I’ve been hanging out in Driggs, Idaho for the last few weeks, and I decided to look up Ben Winship, a nationally known bluegrass mandolinist, guitarist, and banjoist, who I…

I’ve been hanging out in Driggs, Idaho for the last few weeks, and I decided to look up Ben Winship, a nationally known bluegrass mandolinist, guitarist, and banjoist, who I last played with in a jam at the Grand Targhee Bluegrass Festival in August 2001 (the same festival where I closed the show in an onstage jam with Tony Furtado’s band and harmonica player Jeff Newsom; it was a fun day).

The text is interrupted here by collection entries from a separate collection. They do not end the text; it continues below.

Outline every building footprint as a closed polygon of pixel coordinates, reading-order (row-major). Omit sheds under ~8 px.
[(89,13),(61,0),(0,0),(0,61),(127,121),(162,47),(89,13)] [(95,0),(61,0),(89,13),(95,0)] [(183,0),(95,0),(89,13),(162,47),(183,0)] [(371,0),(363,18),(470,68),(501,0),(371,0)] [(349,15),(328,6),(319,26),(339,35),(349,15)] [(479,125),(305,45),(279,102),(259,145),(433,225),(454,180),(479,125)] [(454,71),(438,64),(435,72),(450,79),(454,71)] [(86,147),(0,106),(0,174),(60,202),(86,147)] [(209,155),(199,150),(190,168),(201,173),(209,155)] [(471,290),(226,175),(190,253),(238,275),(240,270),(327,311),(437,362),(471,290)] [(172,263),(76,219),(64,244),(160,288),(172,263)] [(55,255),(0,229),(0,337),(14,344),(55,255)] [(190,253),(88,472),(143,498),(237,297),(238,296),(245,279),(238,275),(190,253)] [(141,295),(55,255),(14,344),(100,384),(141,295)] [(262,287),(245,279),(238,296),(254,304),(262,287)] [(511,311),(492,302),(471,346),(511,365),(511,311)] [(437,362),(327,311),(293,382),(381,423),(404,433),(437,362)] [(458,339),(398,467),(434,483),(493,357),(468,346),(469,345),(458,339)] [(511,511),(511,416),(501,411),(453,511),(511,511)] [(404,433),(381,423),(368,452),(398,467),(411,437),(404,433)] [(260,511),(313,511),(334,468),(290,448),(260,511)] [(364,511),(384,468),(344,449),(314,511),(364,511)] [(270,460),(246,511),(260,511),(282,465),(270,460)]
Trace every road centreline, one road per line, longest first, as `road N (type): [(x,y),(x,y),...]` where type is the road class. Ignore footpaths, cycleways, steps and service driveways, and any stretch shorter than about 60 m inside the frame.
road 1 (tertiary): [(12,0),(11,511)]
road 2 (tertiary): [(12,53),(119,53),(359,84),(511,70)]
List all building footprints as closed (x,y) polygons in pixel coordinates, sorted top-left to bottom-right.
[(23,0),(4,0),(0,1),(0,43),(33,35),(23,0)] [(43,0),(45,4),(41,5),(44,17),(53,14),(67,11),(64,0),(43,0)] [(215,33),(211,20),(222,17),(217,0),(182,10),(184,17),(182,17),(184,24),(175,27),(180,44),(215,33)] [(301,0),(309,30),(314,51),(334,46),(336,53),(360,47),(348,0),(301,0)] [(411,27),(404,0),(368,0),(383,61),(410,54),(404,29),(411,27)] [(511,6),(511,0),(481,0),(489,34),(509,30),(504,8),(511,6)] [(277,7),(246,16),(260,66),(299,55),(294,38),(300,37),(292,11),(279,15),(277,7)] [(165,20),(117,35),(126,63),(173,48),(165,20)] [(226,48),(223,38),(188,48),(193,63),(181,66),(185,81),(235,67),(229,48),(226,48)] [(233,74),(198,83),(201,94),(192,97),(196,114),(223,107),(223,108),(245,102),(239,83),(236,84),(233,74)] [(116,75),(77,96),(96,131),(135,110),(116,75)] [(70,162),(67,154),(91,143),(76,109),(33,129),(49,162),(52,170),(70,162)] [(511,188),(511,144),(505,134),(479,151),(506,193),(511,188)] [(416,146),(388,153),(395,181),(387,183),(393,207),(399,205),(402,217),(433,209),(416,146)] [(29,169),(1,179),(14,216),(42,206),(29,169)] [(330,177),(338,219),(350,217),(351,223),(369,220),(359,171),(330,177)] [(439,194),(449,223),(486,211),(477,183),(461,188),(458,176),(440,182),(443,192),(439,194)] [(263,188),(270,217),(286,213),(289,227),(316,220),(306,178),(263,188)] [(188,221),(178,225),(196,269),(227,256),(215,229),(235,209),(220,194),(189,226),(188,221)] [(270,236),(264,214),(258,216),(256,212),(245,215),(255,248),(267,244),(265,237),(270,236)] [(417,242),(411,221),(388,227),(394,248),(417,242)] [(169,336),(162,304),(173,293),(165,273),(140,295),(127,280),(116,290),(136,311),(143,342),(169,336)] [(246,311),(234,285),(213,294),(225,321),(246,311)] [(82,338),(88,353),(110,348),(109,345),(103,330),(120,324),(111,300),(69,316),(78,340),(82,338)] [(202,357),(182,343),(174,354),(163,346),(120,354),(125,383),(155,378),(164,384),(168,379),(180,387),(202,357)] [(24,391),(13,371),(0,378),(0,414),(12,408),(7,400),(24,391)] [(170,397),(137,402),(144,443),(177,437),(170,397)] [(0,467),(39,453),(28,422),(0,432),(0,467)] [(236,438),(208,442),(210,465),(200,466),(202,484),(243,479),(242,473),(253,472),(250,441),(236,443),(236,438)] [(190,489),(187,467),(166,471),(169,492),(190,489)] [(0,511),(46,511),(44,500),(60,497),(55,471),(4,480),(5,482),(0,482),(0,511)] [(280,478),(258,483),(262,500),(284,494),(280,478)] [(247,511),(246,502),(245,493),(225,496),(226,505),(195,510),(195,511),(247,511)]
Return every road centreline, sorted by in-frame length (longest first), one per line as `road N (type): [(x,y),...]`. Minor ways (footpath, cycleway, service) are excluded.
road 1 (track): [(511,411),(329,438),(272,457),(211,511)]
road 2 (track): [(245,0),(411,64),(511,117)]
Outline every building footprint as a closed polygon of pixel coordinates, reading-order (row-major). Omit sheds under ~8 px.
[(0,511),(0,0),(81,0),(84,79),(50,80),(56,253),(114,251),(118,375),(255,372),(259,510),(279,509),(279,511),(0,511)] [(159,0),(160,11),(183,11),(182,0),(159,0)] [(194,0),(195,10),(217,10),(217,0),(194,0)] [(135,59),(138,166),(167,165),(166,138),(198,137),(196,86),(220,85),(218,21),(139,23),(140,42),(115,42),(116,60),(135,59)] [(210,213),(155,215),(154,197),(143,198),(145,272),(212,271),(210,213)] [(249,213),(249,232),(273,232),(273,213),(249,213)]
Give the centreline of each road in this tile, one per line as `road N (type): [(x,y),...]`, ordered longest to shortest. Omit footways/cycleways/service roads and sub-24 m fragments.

I found out that Ben was playing with Margo Valiante, a singer/guitarist, at the Trap Bar at Grand Targhee, and I went there Monday night.  I checked out the duo during the first set–good stuff, including a cool bluegrass version of the Police’s “Canary in a Coal Mine”.  I introduced myself on the first break, and Ben asked me to join them for the second set.

This wasn’t hard-core bluegrass; if it was, you can bet no $%^&* harp players would have been allowed.  Also, the tempos weren’t in the stratospheric range that you’d hear from Ricky Skaggs’s band.  But that was fine with me; I have a hard enough time breathing at 7000 feet above sea level anyway.  The music was a lot of fun to play, and I had a really fine time with one tune in particular, a ballad in G minor where I played the CX12 chromatic harp.  I tell you, friends, if you want to blow people’s minds there’s nothing like a diatonic harp, preferably amped and way out front; but if you want to break their hearts, play a chromatic on a slow song with a big, minor melody, and watch their faces go rapt as they realize for the first time how sad and awesomely beautiful life really is. Or so it seems.

It was a fun jam, and on my way out I ran into Jeff Newsom, who was checking out the sound system for a seminar he’s teaching soon.  The Teton Valley has more than its share of good music for such a remote and underpopulated place, and all that is fine with me.